Sur "Qui t'empêche", je te propose de partir avec mon équipe à la rencontre d'athlètes-aventuriers, professionnels ou amateurs, et de leurs anecdotes passionnantes.
Le tout retranscrit avec talent par mon co-pilote Martin Boissereau.
Temps de lecture :
- Entretien : 9 min
- La minute adrénaline : 1 min
- Ce qu’il ne faut pas rater : 1 min
Charlie Dalin : “Mon rêve s’est réalisé de la plus belle des manières”
Deux semaines après avoir franchi la ligne d’arrivée du Vendée Globe en tête aux Sables-d’Olonne, le 28 janvier, Charlie Dalin (36 ans) s’est offert une première sortie à vélo. Sous la neige, le Havrais n’a "pas pu résister" à l’appel d’une liberté qu’il a tant appréciée sur son IMOCA Apivia, le temps d’un tour du monde en solitaire (80 jours, 6 heures, 15 min. et 47 sec.). Mains sur le guidon et souffle haché, l’architecte est revenu sur sa première participation à l’"Everest des mers", son "rêve". Et même si Yannick Bestaven l’a finalement devancé au classement général - grâce à 10h15 de bonifications obtenues suite au sauvetage de Kevin Escoffier - Charlie Dalin estime avoir réalisé ce rêve "de la plus belle des manières". Récit.
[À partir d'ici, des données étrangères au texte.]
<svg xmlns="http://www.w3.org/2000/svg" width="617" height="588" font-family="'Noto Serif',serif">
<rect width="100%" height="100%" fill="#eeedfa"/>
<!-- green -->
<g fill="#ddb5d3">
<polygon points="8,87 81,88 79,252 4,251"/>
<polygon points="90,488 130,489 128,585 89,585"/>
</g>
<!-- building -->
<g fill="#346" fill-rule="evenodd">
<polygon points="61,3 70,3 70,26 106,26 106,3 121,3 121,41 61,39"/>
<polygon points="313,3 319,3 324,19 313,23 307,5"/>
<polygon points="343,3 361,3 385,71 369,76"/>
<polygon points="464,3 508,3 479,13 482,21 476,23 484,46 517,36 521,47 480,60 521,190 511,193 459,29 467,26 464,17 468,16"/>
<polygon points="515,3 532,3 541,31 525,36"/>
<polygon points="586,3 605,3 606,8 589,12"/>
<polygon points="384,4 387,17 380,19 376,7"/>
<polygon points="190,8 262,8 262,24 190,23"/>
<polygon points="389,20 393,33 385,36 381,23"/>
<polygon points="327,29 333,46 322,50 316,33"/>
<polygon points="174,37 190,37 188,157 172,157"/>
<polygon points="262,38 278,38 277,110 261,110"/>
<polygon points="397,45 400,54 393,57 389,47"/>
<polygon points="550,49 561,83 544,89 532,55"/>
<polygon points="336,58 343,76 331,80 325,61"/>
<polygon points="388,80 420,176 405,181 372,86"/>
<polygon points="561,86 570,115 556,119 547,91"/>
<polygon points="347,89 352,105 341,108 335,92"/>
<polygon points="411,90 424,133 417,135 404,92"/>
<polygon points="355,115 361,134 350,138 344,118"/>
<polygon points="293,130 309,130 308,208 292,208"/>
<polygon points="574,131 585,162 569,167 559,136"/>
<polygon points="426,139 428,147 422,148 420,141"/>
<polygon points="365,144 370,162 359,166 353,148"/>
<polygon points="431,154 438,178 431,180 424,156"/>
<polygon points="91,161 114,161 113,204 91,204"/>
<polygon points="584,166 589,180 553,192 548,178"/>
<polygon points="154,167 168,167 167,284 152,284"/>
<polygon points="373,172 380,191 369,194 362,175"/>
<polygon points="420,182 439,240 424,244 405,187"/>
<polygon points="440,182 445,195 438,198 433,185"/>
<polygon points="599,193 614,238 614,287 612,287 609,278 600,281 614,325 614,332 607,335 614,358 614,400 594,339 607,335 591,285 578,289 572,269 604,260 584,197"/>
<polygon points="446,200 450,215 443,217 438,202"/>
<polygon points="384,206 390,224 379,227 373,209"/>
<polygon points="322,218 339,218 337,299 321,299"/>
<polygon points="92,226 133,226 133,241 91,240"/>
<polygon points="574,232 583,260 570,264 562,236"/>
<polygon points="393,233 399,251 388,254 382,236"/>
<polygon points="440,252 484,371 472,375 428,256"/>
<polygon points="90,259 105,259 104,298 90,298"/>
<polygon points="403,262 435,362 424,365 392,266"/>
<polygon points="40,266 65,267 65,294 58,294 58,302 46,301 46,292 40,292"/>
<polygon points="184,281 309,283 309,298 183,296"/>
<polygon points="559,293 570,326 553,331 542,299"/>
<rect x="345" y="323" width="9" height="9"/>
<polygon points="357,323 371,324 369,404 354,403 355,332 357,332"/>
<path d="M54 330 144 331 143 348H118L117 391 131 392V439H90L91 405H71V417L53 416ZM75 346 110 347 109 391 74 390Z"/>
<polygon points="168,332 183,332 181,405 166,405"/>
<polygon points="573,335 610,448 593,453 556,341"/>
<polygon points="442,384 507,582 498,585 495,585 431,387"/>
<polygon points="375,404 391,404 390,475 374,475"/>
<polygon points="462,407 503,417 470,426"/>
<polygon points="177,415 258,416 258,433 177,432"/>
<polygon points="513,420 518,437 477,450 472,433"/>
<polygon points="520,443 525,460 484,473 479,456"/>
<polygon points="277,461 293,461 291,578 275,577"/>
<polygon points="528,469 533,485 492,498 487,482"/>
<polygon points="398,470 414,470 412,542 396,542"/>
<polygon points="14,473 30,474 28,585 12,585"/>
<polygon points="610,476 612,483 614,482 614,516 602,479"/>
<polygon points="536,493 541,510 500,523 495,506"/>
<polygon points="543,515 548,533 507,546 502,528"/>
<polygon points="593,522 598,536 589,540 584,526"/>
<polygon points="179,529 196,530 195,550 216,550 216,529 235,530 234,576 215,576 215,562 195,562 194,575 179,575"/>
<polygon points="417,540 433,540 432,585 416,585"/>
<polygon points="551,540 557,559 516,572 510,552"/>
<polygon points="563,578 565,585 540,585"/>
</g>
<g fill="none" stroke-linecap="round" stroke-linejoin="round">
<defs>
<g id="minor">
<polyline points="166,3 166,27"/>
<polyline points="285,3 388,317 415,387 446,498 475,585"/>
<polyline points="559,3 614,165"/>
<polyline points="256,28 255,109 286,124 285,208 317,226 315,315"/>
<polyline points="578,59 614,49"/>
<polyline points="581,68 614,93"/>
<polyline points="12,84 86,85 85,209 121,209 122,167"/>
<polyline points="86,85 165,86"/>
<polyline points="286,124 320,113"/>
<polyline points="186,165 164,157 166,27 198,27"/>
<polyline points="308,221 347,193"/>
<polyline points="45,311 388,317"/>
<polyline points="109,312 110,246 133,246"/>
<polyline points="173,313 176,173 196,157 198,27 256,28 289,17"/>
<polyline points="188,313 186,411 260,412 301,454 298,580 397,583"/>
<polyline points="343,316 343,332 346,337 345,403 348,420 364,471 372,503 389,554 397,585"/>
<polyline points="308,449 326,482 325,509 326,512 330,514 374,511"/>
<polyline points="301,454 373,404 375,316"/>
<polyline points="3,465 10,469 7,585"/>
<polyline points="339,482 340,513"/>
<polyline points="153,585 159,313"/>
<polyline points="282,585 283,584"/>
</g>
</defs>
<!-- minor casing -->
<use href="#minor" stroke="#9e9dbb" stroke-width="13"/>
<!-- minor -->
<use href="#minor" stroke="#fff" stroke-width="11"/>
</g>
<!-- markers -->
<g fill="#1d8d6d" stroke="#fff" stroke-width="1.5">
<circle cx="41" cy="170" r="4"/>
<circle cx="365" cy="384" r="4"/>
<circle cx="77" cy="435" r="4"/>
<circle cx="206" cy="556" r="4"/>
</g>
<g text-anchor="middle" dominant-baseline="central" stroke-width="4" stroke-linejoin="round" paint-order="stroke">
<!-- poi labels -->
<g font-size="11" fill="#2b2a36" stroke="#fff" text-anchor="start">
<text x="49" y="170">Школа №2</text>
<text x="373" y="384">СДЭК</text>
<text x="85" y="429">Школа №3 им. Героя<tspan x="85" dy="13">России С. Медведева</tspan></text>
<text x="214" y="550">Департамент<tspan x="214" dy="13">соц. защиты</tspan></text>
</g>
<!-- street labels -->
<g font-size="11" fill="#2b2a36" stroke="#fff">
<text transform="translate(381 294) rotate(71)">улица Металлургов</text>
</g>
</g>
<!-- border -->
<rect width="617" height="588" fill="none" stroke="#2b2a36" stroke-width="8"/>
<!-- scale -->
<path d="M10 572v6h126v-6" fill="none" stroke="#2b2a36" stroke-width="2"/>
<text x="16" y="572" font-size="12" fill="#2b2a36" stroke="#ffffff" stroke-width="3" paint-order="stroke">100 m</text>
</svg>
Le 28 janvier, vous avez franchi la ligne d’arrivée du Vendée Globe en tête au terme d'un scénario de folie. Ça procure quelles émotions d’être le premier aux Sables-d’Olonne ?
Charlie Dalin : “C’est beaucoup d’émotions ! Le Vendée Globe est la plus grande de toutes les courses au large. Franchir sa ligne l’arrivée, c’est un symbole extrêmement fort : on revient aux Sables-d’Olonne après trois mois en mer et un tour de la planète. Quand on part (le 8 novembre, NDLR), on voit la ville disparaitre derrière l’horizon, on sait qu’on a 50 000 km à parcourir et que, si tout se passe bien, on reverra cette côte et cette ville (sourire). Il y a tellement d’obstacles à franchir, de tempêtes à surmonter, de problèmes techniques à régler…
Franchir cette ligne et retrouver mon fils, ma compagne, mon équipe, mon sponsor… ça fait quelque chose ! Pendant la course on pense à ces retrouvailles, on se projette et tout arrive d’un coup. Quelques minutes avant, on est encore tout seul, dans notre univers et notre normalité : le bateau, le vent, les choix de trajectoire, etc. Puis tout bascule, tout change en un claquement de doigt et c’est fort (rires). Qui plus est en étant le premier à arriver.”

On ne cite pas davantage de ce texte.